11.4 Tidal Acceleration (Advanced Topic)

Because the gravitational field varies with \(r\), a body of finite size experiences a differential force (tidal force). For a satellite of radius \(R_{s}\) at distance \(r\) from Earth:

\[

a{\text{tidal}} \approx 2\,\frac{GM{\oplus}}{r^{3}}\,R_{s}.

\]

This explains ocean tides and the Roche limit for satellite disruption.

11.5 Escape Velocity

Escape occurs when kinetic energy equals the magnitude of the gravitational potential energy at the launch point:

\[

\frac{1}{2}mv_{\text{esc}}^{2}= \frac{GMm}{r}

\;\Longrightarrow\;

v_{\text{esc}} = \sqrt{\frac{2GM}{r}}.

\]

12. Example Calculations

12.1 Gravitational field at the Earth’s surface

\[

g_{\oplus}= \frac{(6.674\times10^{-11})(5.97\times10^{24})}{(6.37\times10^{6})^{2}}

\approx 9.81\;\text{m s}^{-2}.

\]

12.2 Low‑Earth satellite orbital speed ( \(r=6.78\times10^{6}\) m )

\[

v = \sqrt{\frac{GM_{\oplus}}{r}}

= \sqrt{\frac{6.674\times10^{-11}\times5.97\times10^{24}}{6.78\times10^{6}}}

\approx 7.67\;\text{km s}^{-1}.

\]

12.3 Escape velocity from the Moon ( \(M=7.35\times10^{22}\) kg, \(R=1.74\times10^{6}\) m )

\[

v_{\text{esc}} = \sqrt{\frac{2GM}{R}}

\approx 2.38\;\text{km s}^{-1}.

\]

12.4 Tidal acceleration on a 1 m object at Earth’s surface

\[

a{\text{tidal}} \approx 2\,\frac{GM{\oplus}}{R{\oplus}^{3}}\,R{s}

= 2\,\frac{6.674\times10^{-11}\times5.97\times10^{24}}{(6.37\times10^{6})^{3}}\times1

\approx 3.1\times10^{-7}\;\text{m s}^{-2}.

\]

13. Practical Investigation (Paper 3 & 5 Skill)

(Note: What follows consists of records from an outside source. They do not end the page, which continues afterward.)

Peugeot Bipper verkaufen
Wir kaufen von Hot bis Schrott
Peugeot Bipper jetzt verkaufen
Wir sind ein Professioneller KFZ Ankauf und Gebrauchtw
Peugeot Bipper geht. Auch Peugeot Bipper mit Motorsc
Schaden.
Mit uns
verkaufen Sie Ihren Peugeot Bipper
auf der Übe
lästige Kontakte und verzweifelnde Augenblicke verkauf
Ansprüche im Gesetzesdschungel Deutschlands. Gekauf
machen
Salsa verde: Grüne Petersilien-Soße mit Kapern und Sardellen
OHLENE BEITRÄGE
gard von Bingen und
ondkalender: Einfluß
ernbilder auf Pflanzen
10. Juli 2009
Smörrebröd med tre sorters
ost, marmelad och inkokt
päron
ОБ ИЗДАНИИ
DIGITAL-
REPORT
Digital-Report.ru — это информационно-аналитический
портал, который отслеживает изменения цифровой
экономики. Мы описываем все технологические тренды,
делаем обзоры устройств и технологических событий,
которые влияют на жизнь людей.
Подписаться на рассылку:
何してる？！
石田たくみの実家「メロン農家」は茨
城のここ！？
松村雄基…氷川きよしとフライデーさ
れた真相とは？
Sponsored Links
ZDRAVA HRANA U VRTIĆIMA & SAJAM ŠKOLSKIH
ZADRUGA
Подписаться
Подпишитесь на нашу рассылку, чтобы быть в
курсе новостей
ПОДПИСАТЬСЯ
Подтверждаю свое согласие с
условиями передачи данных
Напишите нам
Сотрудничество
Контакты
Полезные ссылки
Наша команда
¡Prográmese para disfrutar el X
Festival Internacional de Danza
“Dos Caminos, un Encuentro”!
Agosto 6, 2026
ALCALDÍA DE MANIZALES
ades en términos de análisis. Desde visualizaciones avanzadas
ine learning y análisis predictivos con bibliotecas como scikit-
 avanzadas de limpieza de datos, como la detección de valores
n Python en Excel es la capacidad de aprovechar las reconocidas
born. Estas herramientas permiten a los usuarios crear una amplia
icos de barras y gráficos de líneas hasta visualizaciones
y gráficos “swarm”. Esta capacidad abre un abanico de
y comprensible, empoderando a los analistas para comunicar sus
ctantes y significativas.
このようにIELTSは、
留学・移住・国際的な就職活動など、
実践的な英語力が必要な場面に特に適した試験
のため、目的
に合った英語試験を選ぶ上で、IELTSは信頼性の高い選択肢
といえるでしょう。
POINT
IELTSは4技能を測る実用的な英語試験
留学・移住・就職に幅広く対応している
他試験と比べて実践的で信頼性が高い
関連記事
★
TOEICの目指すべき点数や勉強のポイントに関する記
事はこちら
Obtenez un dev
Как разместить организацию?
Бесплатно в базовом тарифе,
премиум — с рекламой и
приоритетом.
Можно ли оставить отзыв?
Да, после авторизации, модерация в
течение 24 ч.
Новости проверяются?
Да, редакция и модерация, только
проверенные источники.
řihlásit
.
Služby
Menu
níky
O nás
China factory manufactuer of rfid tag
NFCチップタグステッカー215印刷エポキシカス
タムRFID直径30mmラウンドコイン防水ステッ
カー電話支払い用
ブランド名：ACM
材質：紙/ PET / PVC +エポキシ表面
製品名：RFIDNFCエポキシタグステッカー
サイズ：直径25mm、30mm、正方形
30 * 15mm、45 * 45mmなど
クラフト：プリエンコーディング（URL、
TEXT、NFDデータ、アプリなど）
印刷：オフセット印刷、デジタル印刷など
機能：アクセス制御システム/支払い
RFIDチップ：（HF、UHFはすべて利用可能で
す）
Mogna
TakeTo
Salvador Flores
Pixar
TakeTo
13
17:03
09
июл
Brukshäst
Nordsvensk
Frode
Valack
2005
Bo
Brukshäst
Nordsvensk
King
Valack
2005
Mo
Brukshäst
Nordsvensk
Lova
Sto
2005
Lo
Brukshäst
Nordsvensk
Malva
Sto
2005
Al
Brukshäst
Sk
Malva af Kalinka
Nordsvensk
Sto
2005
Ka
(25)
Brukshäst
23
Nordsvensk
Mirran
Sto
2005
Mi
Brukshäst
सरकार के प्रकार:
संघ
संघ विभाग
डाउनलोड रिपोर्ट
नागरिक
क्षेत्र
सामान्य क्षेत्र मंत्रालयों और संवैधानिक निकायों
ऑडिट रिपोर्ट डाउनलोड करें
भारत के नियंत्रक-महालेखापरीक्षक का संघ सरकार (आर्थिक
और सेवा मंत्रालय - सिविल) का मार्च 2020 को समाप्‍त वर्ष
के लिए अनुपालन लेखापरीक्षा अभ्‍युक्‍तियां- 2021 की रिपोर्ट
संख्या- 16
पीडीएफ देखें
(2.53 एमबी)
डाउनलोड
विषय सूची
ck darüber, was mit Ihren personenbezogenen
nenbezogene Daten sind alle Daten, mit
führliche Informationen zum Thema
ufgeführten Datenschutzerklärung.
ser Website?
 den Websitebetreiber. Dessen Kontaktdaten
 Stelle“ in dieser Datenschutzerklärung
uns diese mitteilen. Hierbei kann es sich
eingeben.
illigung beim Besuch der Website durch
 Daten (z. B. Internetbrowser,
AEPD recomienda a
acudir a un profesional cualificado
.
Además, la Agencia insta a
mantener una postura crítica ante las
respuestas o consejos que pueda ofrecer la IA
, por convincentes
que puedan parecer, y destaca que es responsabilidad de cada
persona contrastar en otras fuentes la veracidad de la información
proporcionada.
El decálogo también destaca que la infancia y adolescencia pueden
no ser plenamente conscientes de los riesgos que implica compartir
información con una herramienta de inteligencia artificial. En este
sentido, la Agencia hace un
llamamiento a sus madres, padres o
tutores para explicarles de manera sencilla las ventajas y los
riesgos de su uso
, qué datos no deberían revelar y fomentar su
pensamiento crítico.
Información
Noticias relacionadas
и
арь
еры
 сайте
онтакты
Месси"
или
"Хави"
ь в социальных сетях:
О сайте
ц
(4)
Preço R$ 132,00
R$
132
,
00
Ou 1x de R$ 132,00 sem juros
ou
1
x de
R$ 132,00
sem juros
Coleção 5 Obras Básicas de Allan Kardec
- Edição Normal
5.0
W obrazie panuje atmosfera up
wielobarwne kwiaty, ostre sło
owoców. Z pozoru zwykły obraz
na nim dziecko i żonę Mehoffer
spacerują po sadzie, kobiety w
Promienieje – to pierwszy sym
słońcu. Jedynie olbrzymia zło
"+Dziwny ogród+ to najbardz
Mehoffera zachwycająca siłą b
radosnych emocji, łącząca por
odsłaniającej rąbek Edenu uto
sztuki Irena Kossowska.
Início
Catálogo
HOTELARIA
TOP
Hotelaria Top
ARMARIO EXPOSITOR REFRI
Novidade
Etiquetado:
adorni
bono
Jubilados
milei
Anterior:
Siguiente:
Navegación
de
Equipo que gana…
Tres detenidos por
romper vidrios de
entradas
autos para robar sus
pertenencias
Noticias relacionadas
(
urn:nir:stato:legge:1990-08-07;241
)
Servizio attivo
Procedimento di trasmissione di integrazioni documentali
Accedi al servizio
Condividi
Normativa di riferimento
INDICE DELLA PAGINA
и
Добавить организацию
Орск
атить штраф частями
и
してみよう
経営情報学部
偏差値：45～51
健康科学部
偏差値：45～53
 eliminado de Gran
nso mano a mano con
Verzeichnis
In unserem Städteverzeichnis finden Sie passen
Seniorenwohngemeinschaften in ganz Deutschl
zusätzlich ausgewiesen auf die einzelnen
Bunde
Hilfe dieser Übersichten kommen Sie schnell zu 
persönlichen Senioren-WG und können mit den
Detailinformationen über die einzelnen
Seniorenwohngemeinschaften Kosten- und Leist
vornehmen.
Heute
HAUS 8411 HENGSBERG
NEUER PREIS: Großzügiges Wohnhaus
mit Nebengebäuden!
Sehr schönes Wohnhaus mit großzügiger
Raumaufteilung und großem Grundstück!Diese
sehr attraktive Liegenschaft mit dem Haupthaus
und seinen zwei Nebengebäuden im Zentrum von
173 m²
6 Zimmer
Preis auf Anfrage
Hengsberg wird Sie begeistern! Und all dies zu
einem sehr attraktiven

14. Common Misconceptions & How to Address Them

• “Gravity only exists near Earth.” – The inverse‑square law applies to any point mass; Earth is just a convenient example.
• “\(g\) is constant everywhere.” – Emphasise the \(1/r^{2}\) dependence; over small height ranges \(g\) appears constant, but it decreases with altitude.
• “The field points outward.” – The vector form \(\mathbf{g}= -GM/r^{2}\,\hat{\mathbf{r}}\) makes the inward direction explicit.
• “Potential energy is always positive.” – Because the zero is set at infinity, \(U=-GMm/r\) is negative near the mass.
• “All orbits are circular.” – Show the derivation of elliptical orbits and Kepler’s second law to illustrate varying speed and distance.

15. Summary

• Starting from Newton’s law of universal gravitation and the definition \(\mathbf{g}= \mathbf{F}/m\), we derived the vector field \(\mathbf{g}= -GM/r^{2}\,\hat{\mathbf{r}}\) and its magnitude \(g = GM/r^{2}\).
• Field lines are radial and their density follows the inverse‑square law.
• Integrating the field gives the gravitational potential \(\phi = -GM/r\) and potential energy \(U = -GMm/r\).
• Applications include circular and elliptical orbital motion, Kepler’s laws, escape velocity, and tidal accelerations.
• A simple pendulum provides a practical route to measuring \(g\) and developing AO3 skills.
• Understanding the limits of the point‑mass model (non‑spherical Earth, tidal forces) prepares students for higher‑level astrophysics topics.